As an operations associate at gap intelligence, I don’t work much in the analysis side of the company. I spend more time collecting, aggregating, and cleaning data than determining its relevance. I leave the analyzing to my many talented coworkers who consume themselves in the data that I help collect. However don’t let this minor detail deter you from the fact that I spend a lot of my time analyzing other things. For example, around the office I’m known as “K-rock” due to my ongoing fascination and study of geology. I would say I spend a good portion of my time analyzing the physical and lithological aspects of the earth around me. I’m not here to talk about work or school though. Instead I’m here to analyze one of my favorite things in the world – the Denver Broncos!

Like my three other Coloradoan coworkers, I bleed orange and blue and am incredibly proud. Ten-time Pro Bowl selectee Champ Bailey is one of my idols, along with the legendary John Elway, Terrell Davis, and Ed McCafferry.
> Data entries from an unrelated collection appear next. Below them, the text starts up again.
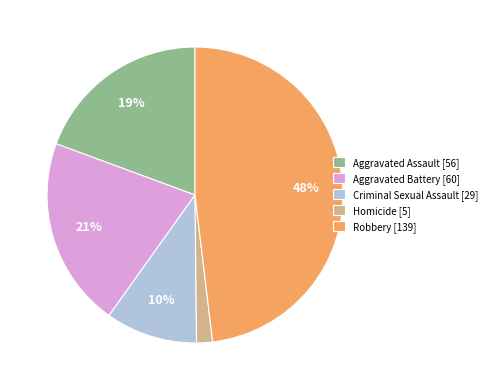

To the nearest percent, what portion does Criminal Sexual Assault represent?

10%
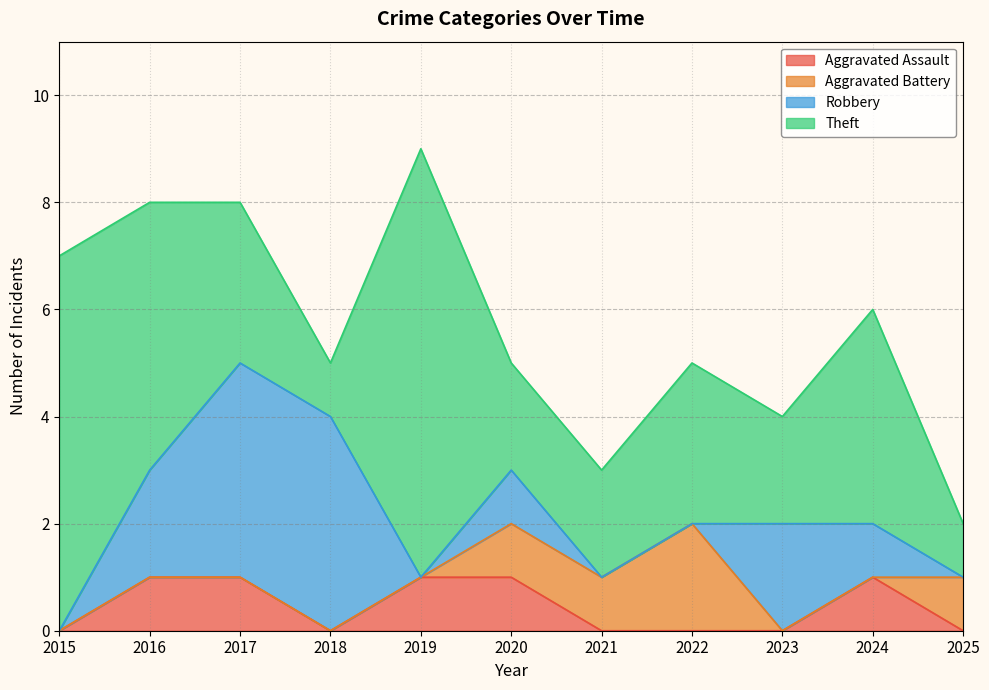

Reading right to left, what are all the values shown in this chart?

Aggravated Assault: 2025=0	2024=1	2023=0	2022=0	2021=0	2020=1	2019=1	2018=0	2017=1	2016=1	2015=0
Aggravated Battery: 2025=1	2024=0	2023=0	2022=2	2021=1	2020=1	2019=0	2018=0	2017=0	2016=0	2015=0
Robbery: 2025=0	2024=1	2023=2	2022=0	2021=0	2020=1	2019=0	2018=4	2017=4	2016=2	2015=0
Theft: 2025=1	2024=4	2023=2	2022=3	2021=2	2020=2	2019=8	2018=1	2017=3	2016=5	2015=7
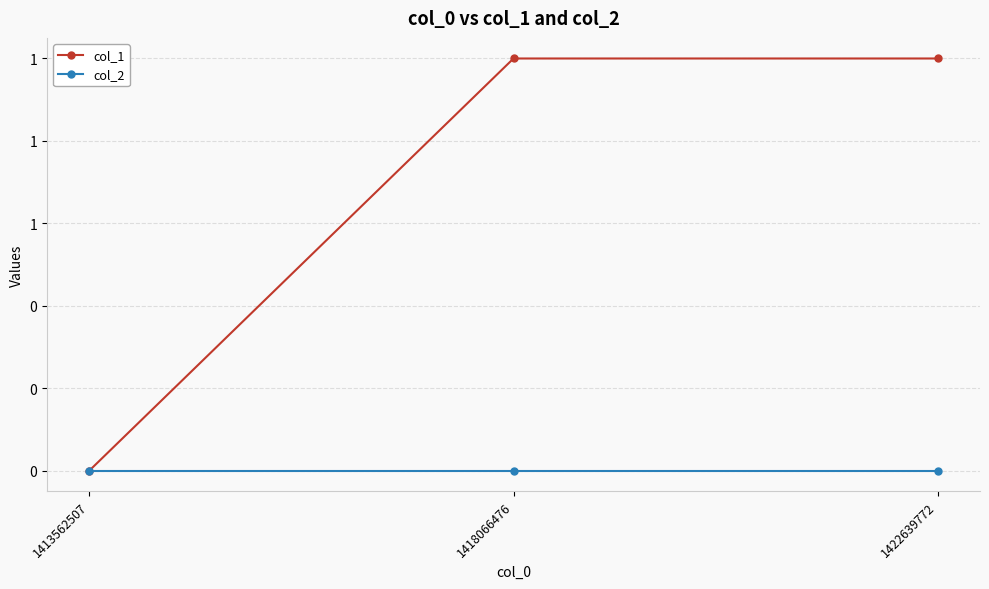

Reading left to right, list all the values displayed in this chart.

col_1: 0	1	1
col_2: 0	0	0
Of course lately the rule is if you like the Broncos you must be a die-hard Tim Tebow fan. As an analyst of the Denver Broncos, I must detach myself from the hype and instead speak from the statistics of the controversial quarterback.

During the 2011/2012 regular season Tebow had a 46.5 percent passing completion, 1,729 yards passing with 12 passing touchdowns, 660 yards rushing with 6 rushing touchdowns, 6 interceptions, and 6 fumbles. From a strictly quarterback stand point, these stats point out that Tebow has both a low total number of passing yards as well as a low completion percentage with a below average number of passing touchdowns. From the rushing side, Tebow had the most rushing yards of any quarterback this season, the most rushing touchdowns of any quarterback this season, and had one of the highest numbers of rushing fumbles from any player during the season.
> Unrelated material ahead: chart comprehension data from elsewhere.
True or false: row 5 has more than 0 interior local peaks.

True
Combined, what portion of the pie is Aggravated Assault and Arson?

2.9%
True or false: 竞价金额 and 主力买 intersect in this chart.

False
Some (Broncos fans mostly) could argue that these stats are still impressive, considering they are from a quarterback, while others argue that neither aspect of Tebow’s style of playing is worthy of too much credit. I tend to lean towards the latter, stating that the stats don’t individually point out any great achievement by the 2nd year quarterback. However, this Broncos analyst can’t overlook the unbelievable impact Tebow had on the team this year. The Broncos led the league in rushing yards during the regular season, according to, with 2,632 total yards and 164.5 yards per game. Willis McGahee and Tim Tebow led the team in rushing with Tebow scoring 6 touchdowns out of 660 total yards compared to McGahee’s 4 touchdowns out of 1,199 total yards. Despite having fewer touchdowns this season, this is in no way a poor reflection of McGahee’s performance. Tebow’s rushing touchdown success was almost entirely the result of Denver Broncos Coach John Fox’s play calls during near goal situations with Tebow often being placed in scoring positions as frequently, if not more so, than McGahee. Cumulatively, the stats for Tim Tebow are at the very least unusual, and it could hardly be ignored that the team performed better with him at the helm than they’ve done in at least 6 seasons, which was the last time they made the playoffs.
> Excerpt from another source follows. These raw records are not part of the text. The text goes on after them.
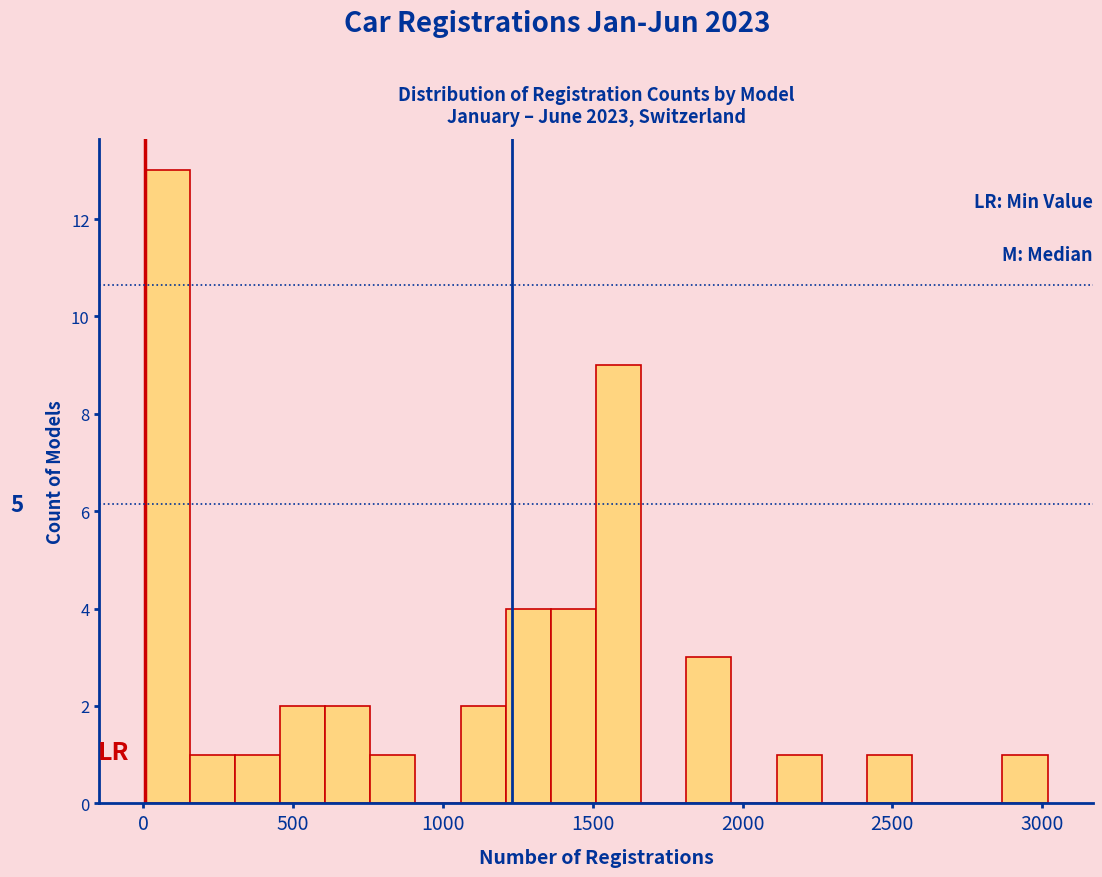

Read against the x-axis, roughly where is the centre of the tallest bar?

100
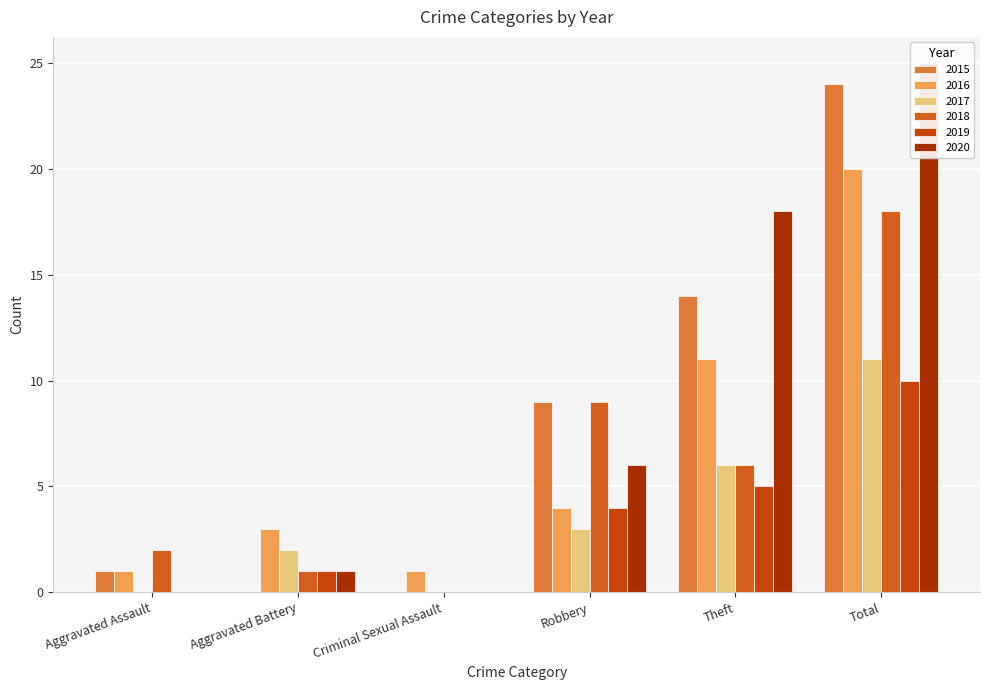

How many bars are there in each group?

6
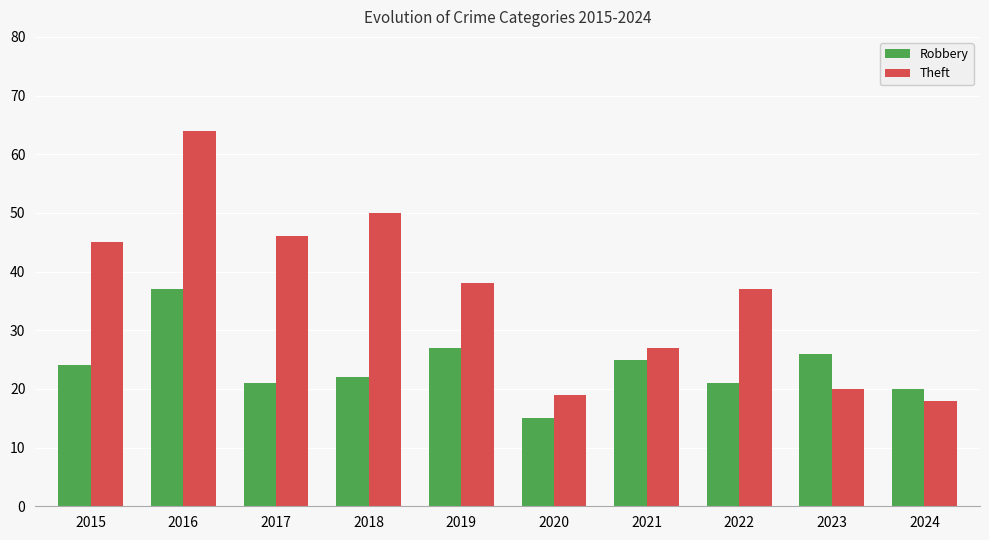

Is the value of Robbery at 2023 greater than the value of Theft at 2015?

No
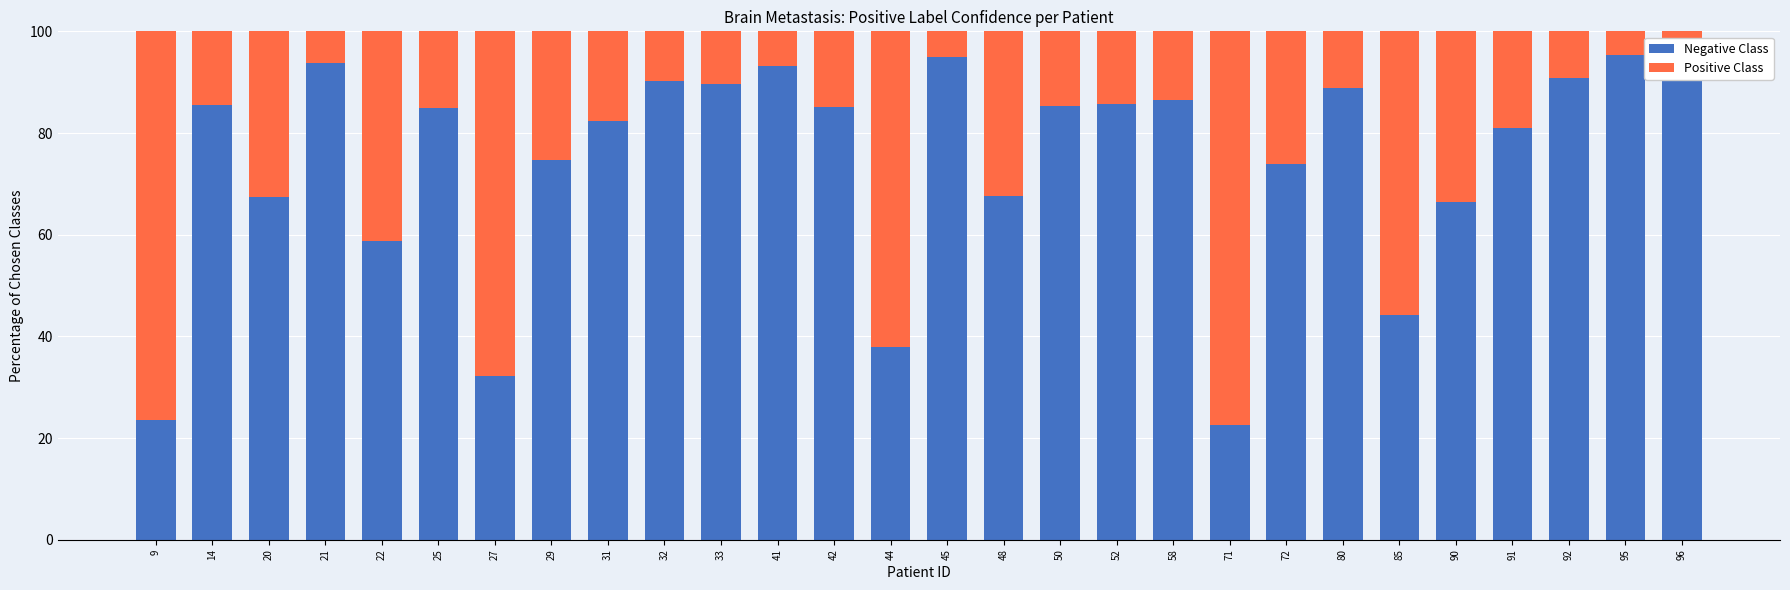

True or false: Negative Class has a value of 149.2 at 50.

False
My stance on Tebow as a Broncos fan fluctuated as frequently as the quarterback’s performance did this season, but inevitably succumbed to a small sense of adoration as I saw my team win the division (though narrowly) and even reach the second round in the playoffs. I won’t even deny that for a brief two day period after Denver beat Pittsburgh I had irrationally high hopes of defeating New England in a rematch that would eventually go down as a horrendous loss. Slight Tebow adoration aside, this analyst can’t help but feel elated at the not-so-unlikely possibility that Peyton Manning is looking for a new team to call home, and has recently announced that Miami is not it. After what can only be described as the most dramatic season for the Broncos in recent memory, a sense of quiet has settled over the fan base as they awkwardly renounce their Tebow obsession in light of the possibility of a new, shiny quarterback that could take an underdog team and turn it into a team reminiscent of the back to back Superbowl champions of the late 90’s. From an analyst stand point, I would argue that the team, no matter who the quarterback is in the upcoming season, will need some time to create and solidify a team that could go far in the playoffs. From a slightly biased fan view, all I can end this analysis with is DENVER BRONCOS: SUPERBOWL CHAMPS 2012/2013!!